À partir de juillet 2026, l’Union européenne (UE) supprimera l’exonération fiscale pour les colis de moins de 150 euros en provenance de l’extérieur du bloc communautaire. Ces envois seront soumis à un tarif fixe de 3 euros par produit, une mesure qui impacte directement les plateformes de mode ultra-rapide comme Shein et Temu, qui basent leur modèle sur des ventes massives de vêtements bon marché envoyés directement aux consommateurs.
Réactions de Greenpeace
L’organisation écologiste Greenpeace a salué la décision comme un frein au consumérisme, bien qu’elle ait averti que cela est insuffisant pour transformer le modèle de commerce de la mode rapide. Selon l’ONG, ce système repose sur :
- Production massive et polluante.
- Exploitation de la main-d’œuvre, avec des femmes et des enfants dans des conditions précaires.
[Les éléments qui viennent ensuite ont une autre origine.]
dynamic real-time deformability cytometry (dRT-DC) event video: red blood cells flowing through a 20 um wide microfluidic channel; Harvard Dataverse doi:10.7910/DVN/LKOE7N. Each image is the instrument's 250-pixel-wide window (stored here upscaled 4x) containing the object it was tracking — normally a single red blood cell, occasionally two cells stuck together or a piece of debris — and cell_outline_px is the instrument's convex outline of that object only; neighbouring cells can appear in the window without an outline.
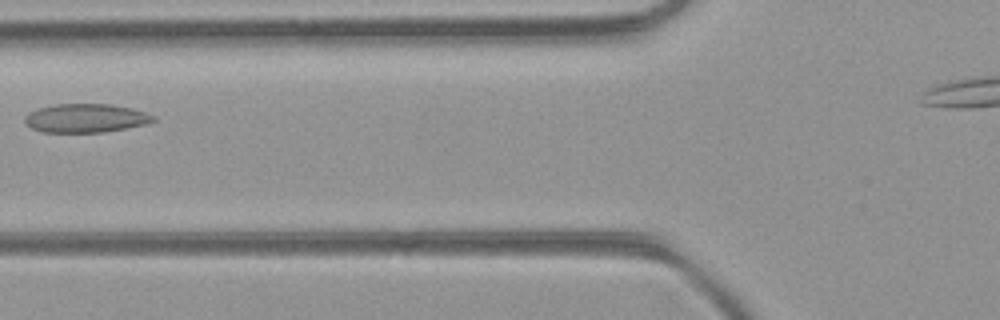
{"species": "common noctule bat (a hibernating species)", "species_latin": "Nyctalus noctula", "temperature_condition": "room temperature", "stored_images_in_passage": 2, "camera_frame_rate_fps": 3000, "um_per_image_px": 0.085, "animal": {"sex": "female", "body_mass_g": 21.9}, "frame": {"image": 1, "passage_image": 2, "time_ms": 0.333, "image_size_px": [1000, 320], "cell_outline_px": [[156, 120], [148, 124], [104, 132], [44, 132], [32, 128], [24, 120], [24, 116], [28, 112], [52, 104], [112, 104], [132, 108], [156, 116]], "centroid_in_image_um": [7.32, 10.04], "position_along_channel_um": 118.5, "area_um2": 21.56}}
- Utilisation de substances chimiques interdites en Europe, qui ne respectent pas la réglementation REACH.
Greenpeace considère positif que les envois soient taxés, mais critique que la mesure impacte principalement les consommateurs individuels et non les entreprises responsables de l’impact environnemental et social.
Détails de la nouvelle réglementation
- Suppression de l’exonération : tous les colis de moins de 150 euros provenant de l’extérieur de l’UE paieront 3 euros par produit.
- Objectif déclaré : freiner l’essor du commerce électronique de mode rapide et limiter l’entrée de vêtements avec des produits chimiques dangereux.
- Limites : la mesure n’affecte pas les marques de mode rapide qui produisent au sein de l’UE, ni ne garantit l’élimination des textiles polluants.

Critiques et propositions de changement
Greenpeace avertit que, bien que la mesure puisse agir comme un dissuasif contre les achats compulsifs et les fameux hauls de vêtements, elle n’aborde pas le problème structurel. L’organisation demande que les administrations publiques :
- Exigent de la fast fashion une réduction de la production jusqu’à 50%.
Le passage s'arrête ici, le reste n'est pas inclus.